▶ **ASSIGNED TASK 1**: In the Juan Antonio Samaranch obituary, whom did Samaranch succeed as IOC president in 1980?
▶ **ASSIGNED TASK 2**: Write the next part of the Juan Antonio Samaranch obituary, starting after its last sentence.

End of an extraordinary era

End of an extraordinary era

Obituary: Former IOC chief Juan Antonio Samaranch breathes his last

End of an extraordinary era

Visionary: Samaranch led the Olympic movement through two turbulent decades. AFP

Appointed honorary life president of the International Olympic Committee (IOC) when he stepped down as president in 2001, Samaranch was admitted to the Quiron clinic in his native Barcelona on Sunday with acute heart problems and passed away at 1325 local time (4.55 pm IST) on Wednesday.

He had died as a result of "cardio-respiratory failure" hospital doctor Rafael Esteban said in a statement.

"I cannot find the words to express the distress of the Olympic Family," IOC president Jacques Rogge said. "We have lost a great man, a mentor and a friend who dedicated his long and fulfilled life to the Olympics."

Once one of the most powerful figures in world sport, who wielded influence on the Olympic movement right up until his death, Samaranch had suffered a number of health problems since his retirement and was admitted to hospital several times.

He ran the IOC with absolute authority for two decades and the 1992 Olympics in Barcelona, which transformed the Catalan port city, were seen as his personal triumph.
His supporters believe he showed political skill in a difficult period -- a US-led boycott of the 1980 Moscow Olympics followed by an eastern-bloc retaliation in 1984 at Los Angeles -- to lead the Games into the era of professional sport and turn it into a huge money-spinner.

His critics argue that many of the original values of the movement were obscured in the search for commercial success, leading to high-profile bribery and drugs scandals.

He stepped down in July 2001, 21 years after he had been elected as the IOC's seventh president, and was made life president when he handed power to Rogge.

At last October's vote in Copenhagen on the host for the 2016 Games, Samaranch made an emotional appeal to IOC members to grant him a last favour and choose Madrid but they picked Rio de Janeiro instead. "I know that I am very near the end of my time," Samaranch said during Madrid's final presentation.

Born on July 17 1920, Samaranch enjoyed success as a roller skater and led the Spanish team to the world title. He pursued a career in sports politics in dictator Francisco Franco's fascist Spain and won a place on the IOC in 1966.

After Franco's death, he was appointed ambassador to the Soviet Union and the contacts he made there helped him succeed Lord Killanin as IOC president in 1980.

Almost immediately Samaranch was confronted with a crisis which threatened the future of the Games with a US-led western boycott of the Moscow Olympics followed by an eastern bloc retaliation in 1984 at Los Angeles.

▶ **SOURCE DATA**:
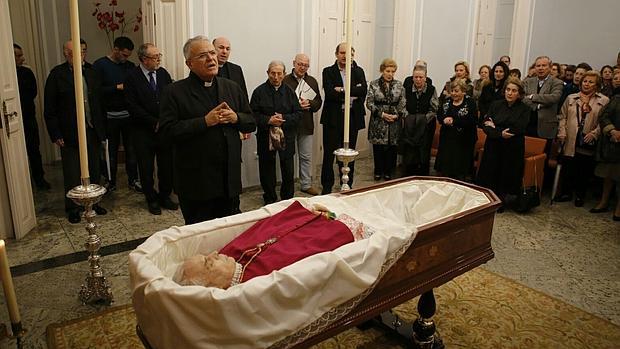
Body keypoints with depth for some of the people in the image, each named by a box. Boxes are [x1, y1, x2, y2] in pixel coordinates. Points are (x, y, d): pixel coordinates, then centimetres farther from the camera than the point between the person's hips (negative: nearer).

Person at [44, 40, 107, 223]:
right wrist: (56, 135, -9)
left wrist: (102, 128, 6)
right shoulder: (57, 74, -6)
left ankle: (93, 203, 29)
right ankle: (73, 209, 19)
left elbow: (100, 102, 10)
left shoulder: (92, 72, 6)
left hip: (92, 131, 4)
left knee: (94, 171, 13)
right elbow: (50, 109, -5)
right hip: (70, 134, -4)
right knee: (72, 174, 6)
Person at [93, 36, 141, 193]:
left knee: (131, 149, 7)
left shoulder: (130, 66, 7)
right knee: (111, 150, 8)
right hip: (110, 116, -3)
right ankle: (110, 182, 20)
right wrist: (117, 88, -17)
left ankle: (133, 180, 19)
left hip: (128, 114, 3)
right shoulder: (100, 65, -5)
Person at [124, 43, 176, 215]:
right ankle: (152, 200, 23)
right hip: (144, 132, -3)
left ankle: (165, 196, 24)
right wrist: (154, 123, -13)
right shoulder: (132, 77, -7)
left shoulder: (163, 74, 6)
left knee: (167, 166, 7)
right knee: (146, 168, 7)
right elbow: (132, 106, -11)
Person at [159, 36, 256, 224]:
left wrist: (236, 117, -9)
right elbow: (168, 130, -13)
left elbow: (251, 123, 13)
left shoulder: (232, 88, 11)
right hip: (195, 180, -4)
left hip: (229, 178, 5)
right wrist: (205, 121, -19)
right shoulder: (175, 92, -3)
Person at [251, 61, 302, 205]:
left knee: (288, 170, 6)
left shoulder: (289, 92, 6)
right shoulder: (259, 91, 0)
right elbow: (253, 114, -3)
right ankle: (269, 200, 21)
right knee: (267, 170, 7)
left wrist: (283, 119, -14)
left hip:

* * *

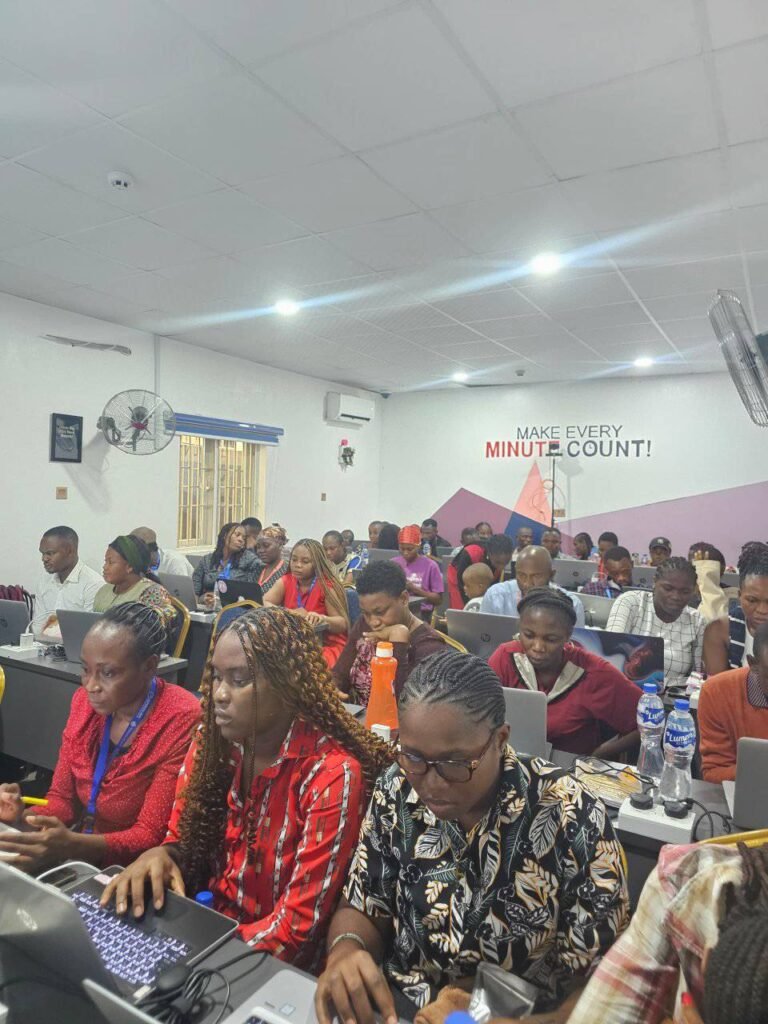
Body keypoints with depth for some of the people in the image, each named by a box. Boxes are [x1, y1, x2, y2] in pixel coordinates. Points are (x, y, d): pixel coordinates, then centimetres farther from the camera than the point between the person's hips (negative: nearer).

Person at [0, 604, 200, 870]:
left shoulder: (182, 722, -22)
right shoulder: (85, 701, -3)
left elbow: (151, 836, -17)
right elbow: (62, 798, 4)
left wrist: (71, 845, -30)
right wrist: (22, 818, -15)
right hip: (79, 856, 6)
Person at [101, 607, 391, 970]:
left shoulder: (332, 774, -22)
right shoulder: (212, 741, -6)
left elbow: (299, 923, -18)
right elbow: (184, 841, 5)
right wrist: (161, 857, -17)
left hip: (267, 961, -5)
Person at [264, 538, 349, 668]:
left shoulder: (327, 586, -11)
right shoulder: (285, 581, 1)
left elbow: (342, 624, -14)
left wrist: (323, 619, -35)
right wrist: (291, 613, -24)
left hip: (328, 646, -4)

...

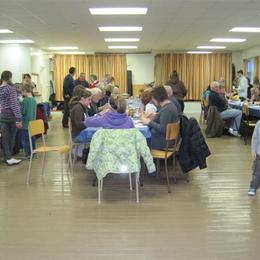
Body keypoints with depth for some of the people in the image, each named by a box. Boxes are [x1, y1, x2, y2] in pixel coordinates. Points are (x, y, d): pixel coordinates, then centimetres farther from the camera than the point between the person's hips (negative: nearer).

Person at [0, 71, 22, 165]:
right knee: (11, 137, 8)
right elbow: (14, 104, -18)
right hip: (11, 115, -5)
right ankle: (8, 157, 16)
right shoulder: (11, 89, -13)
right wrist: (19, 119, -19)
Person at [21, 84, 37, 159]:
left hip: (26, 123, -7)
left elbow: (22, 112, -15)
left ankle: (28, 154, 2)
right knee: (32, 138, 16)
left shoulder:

▶ **ANSWER 1**: Lord Killanin.

▶ **ANSWER 2**:
Spectacular show
Los Angeles not only provided a spectacular show, it was also a financial success and represented a clear break with the past with its focal sport of athletics now fully professional. The 1992 Barcelona Games, held in Samaranch's birthplace, were a stunning success as corporate sponsors queued to join the party and the price of television rights soared.

Boycotts were over and all seemed well in the Olympic movement, but there were mutterings of bribes to IOC members in the now fiercely competitive bids to host the winter and summer Games. Allegations of drugs cover-ups also persisted.

A series of high-profile drug busts including the Festina scandal at the 1998 Tour de France prompted the International Olympic Committee to call a special anti-doping conference at its Lausanne headquarters in early 1999 and to establish the World Anti-doping Agency (WADA).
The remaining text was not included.